Les Quatres sont émotionnellement complexes et très sensibles. Ils aspirent à être compris et appréciés pour leur être authentique, mais se sentent facilement mal compris et mal à l'aise. Ils ont tendance à se retirer face à un monde qui leur semble dur ou grossier, et sont souvent un peu de mauvaise humeur ou d'humeur lunatique. Ils sont centrés sur le plan affectif et passent la majeure partie de leur vie immergés dans leurs paysages mentaux, où ils se sentent libres de cultiver et d'analyser leurs sentiments. Le désir d'exprimer ce monde interne conduit souvent les Quatres à développer un intérêt pour les arts, et certains deviennent de réels artistes.

Les Quatres ont une tendance naturelle à la mélancolie dans des conditions de stress et à sombrer dans la dépression.

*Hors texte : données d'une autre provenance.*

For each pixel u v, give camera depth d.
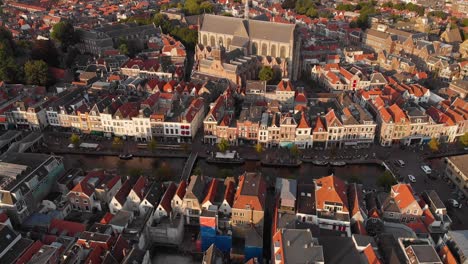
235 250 130.88
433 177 174.75
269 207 152.00
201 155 190.00
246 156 189.25
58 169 163.75
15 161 157.50
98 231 127.69
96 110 199.38
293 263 108.00
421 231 134.25
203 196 144.25
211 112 197.00
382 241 124.44
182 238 139.50
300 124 191.38
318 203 137.00
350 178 168.62
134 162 187.38
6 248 118.81
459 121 199.25
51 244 125.00
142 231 130.75
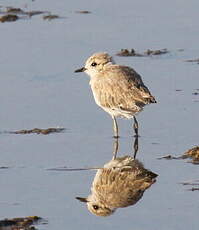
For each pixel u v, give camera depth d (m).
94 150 16.95
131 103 17.53
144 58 23.52
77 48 24.42
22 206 14.00
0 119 18.78
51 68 22.55
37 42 25.12
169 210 13.76
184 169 15.70
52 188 14.88
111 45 24.86
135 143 17.34
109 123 18.62
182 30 26.36
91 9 29.33
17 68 22.53
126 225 13.20
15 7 29.86
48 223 13.25
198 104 19.50
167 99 19.95
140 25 27.05
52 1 30.75
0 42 25.16
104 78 17.94
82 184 15.08
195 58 23.38
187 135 17.62
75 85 21.14
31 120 18.73
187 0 29.91
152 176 15.39
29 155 16.62
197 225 13.11
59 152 16.81
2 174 15.60
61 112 19.25
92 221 13.35
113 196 14.48
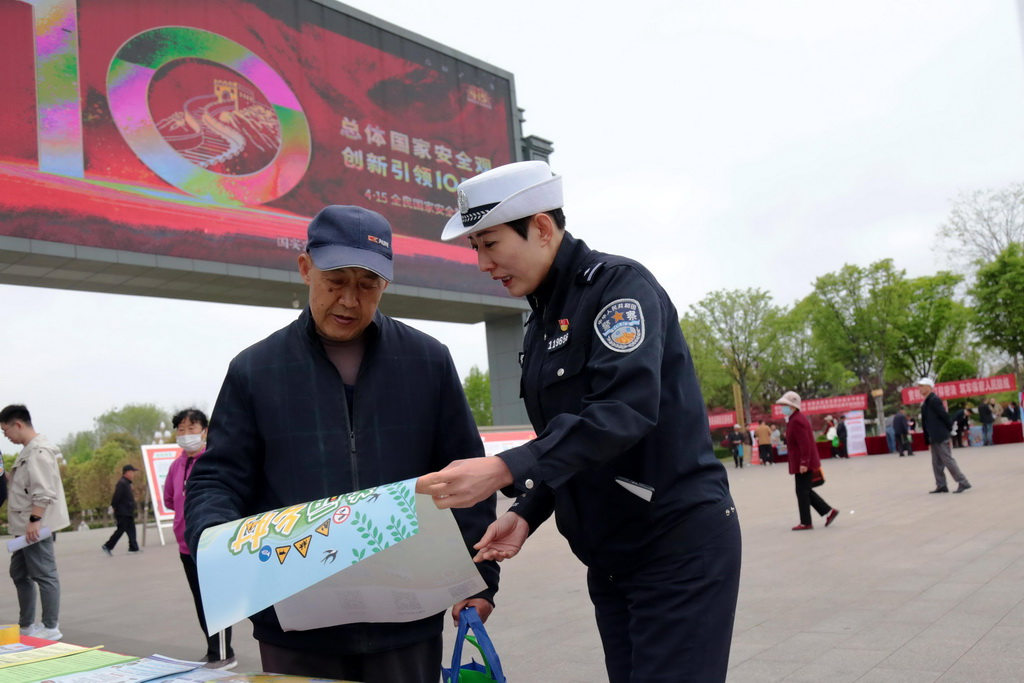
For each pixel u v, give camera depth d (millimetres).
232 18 12148
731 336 41000
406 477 1781
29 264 10008
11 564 5277
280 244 12133
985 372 43156
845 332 37156
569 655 3988
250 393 1759
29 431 5336
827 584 5156
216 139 11617
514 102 16953
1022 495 9125
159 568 9609
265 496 1779
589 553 1659
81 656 1638
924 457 20031
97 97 10375
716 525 1554
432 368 1868
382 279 1677
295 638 1655
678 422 1557
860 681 3209
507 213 1567
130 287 11516
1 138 9500
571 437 1291
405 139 14570
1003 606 4188
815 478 7938
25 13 9859
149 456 13711
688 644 1497
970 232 30281
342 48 13797
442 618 1800
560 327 1606
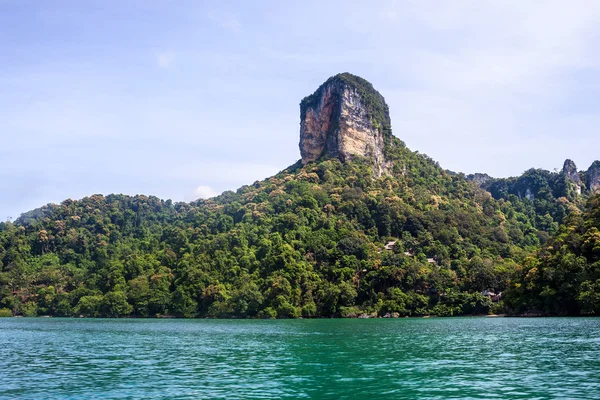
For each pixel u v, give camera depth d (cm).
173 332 9981
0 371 4966
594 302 10844
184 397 3697
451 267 17250
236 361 5472
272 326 11431
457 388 3853
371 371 4681
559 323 9812
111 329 11125
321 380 4262
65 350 6781
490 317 13712
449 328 9656
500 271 15662
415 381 4159
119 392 3903
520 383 3984
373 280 16238
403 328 9994
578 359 5128
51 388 4094
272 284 15988
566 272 11762
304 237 19175
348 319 14488
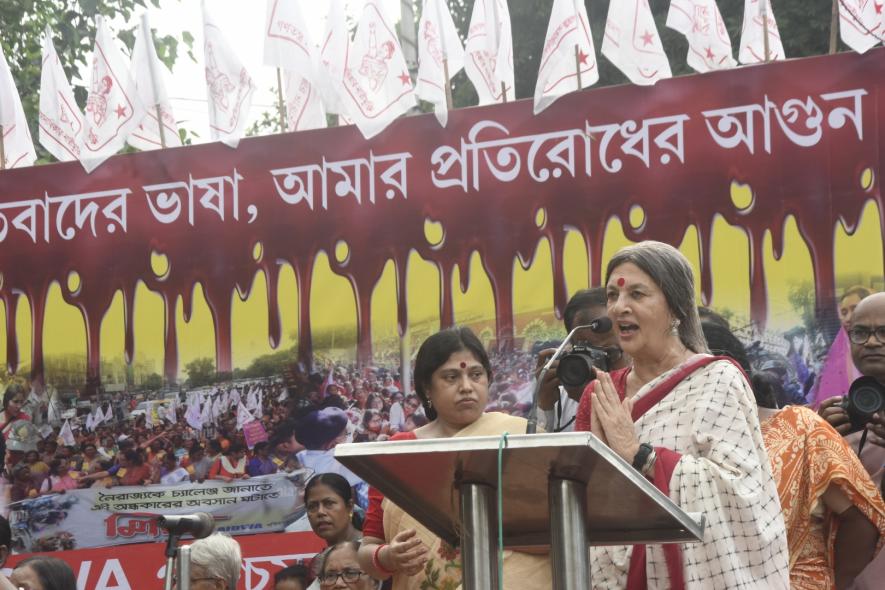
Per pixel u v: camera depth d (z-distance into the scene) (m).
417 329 7.02
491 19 7.14
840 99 6.44
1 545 6.41
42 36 12.31
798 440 3.86
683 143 6.67
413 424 6.97
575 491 2.47
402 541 3.92
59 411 7.54
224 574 5.12
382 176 7.18
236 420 7.25
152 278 7.52
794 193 6.45
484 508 2.55
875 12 6.42
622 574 3.33
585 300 4.98
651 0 12.48
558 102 6.90
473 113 7.05
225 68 7.48
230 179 7.45
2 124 7.99
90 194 7.68
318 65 7.28
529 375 6.77
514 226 6.91
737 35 11.56
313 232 7.27
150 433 7.37
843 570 3.97
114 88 7.68
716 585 3.03
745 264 6.49
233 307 7.36
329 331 7.17
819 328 6.32
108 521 7.32
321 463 7.06
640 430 3.31
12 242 7.78
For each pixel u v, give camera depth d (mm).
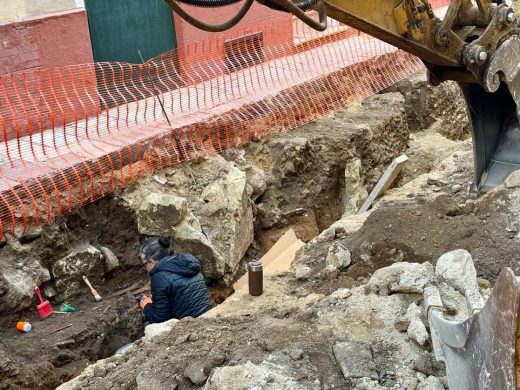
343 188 8703
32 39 7742
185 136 7609
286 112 8727
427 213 5465
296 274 5465
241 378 3670
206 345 4223
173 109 8203
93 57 8867
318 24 3971
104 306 6691
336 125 9086
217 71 9281
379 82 10570
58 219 6617
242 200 7516
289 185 8352
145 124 7742
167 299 5961
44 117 7676
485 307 2887
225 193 7430
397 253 5254
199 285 6008
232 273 7316
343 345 3953
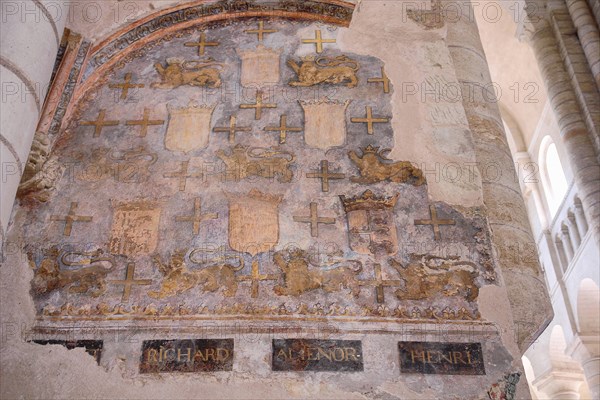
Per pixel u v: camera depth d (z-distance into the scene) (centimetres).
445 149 655
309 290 554
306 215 600
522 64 1559
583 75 981
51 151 641
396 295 555
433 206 612
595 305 1355
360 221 598
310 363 514
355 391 504
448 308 552
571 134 956
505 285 571
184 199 610
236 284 555
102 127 667
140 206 605
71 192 613
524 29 1077
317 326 533
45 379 505
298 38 754
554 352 1452
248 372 509
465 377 515
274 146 650
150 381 504
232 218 596
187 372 509
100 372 509
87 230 588
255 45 749
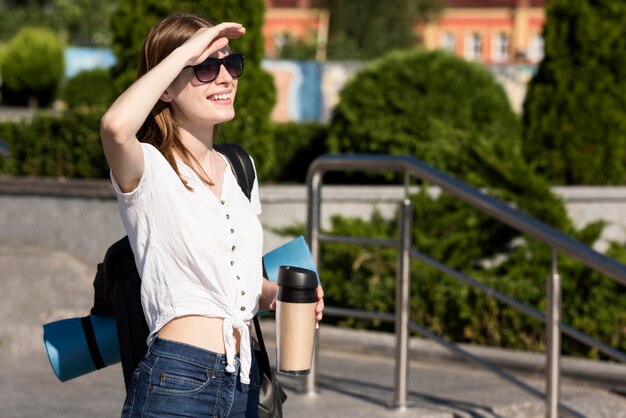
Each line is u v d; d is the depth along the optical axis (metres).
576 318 8.01
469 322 8.19
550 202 9.49
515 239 9.57
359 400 6.61
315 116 29.86
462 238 9.07
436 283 8.44
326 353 8.18
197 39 3.50
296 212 9.85
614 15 11.44
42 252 9.56
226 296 3.58
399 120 11.89
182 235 3.53
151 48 3.71
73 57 37.59
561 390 7.25
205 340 3.56
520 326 8.03
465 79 12.20
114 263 3.69
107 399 6.61
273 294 3.84
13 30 54.38
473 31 62.06
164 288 3.55
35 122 10.45
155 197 3.51
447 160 11.56
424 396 6.86
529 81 11.90
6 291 8.70
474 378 7.49
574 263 8.32
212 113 3.63
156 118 3.64
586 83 11.49
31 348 7.95
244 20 10.20
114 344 3.81
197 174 3.62
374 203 10.03
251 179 3.86
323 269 8.91
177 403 3.52
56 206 9.78
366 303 8.61
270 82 10.44
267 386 3.80
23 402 6.48
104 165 10.09
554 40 11.62
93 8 55.44
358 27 50.88
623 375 7.21
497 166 9.66
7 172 10.52
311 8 54.97
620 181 11.52
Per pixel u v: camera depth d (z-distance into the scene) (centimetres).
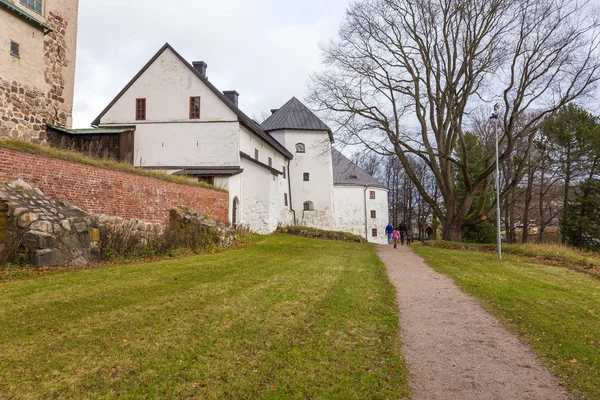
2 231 1000
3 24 1547
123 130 2375
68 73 1995
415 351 627
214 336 621
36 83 1703
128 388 456
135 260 1298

Ils ont également tendance à être égocentriques, même dans les meilleures circonstances, mais quand la personnalité se déséquilibre, cela laisse facilement la place à une forme d'auto-complaisance qu'ils perçoivent comme étant pleinement justifiée en compensation du manque général de plaisir qu'ils éprouvent dans la vie. Plutôt que de chercher des solutions pratiques à leurs difficultés, les Quatres ont tendance à fantasmer sur la venue d'un sauveur qui les sortira de leur malheur.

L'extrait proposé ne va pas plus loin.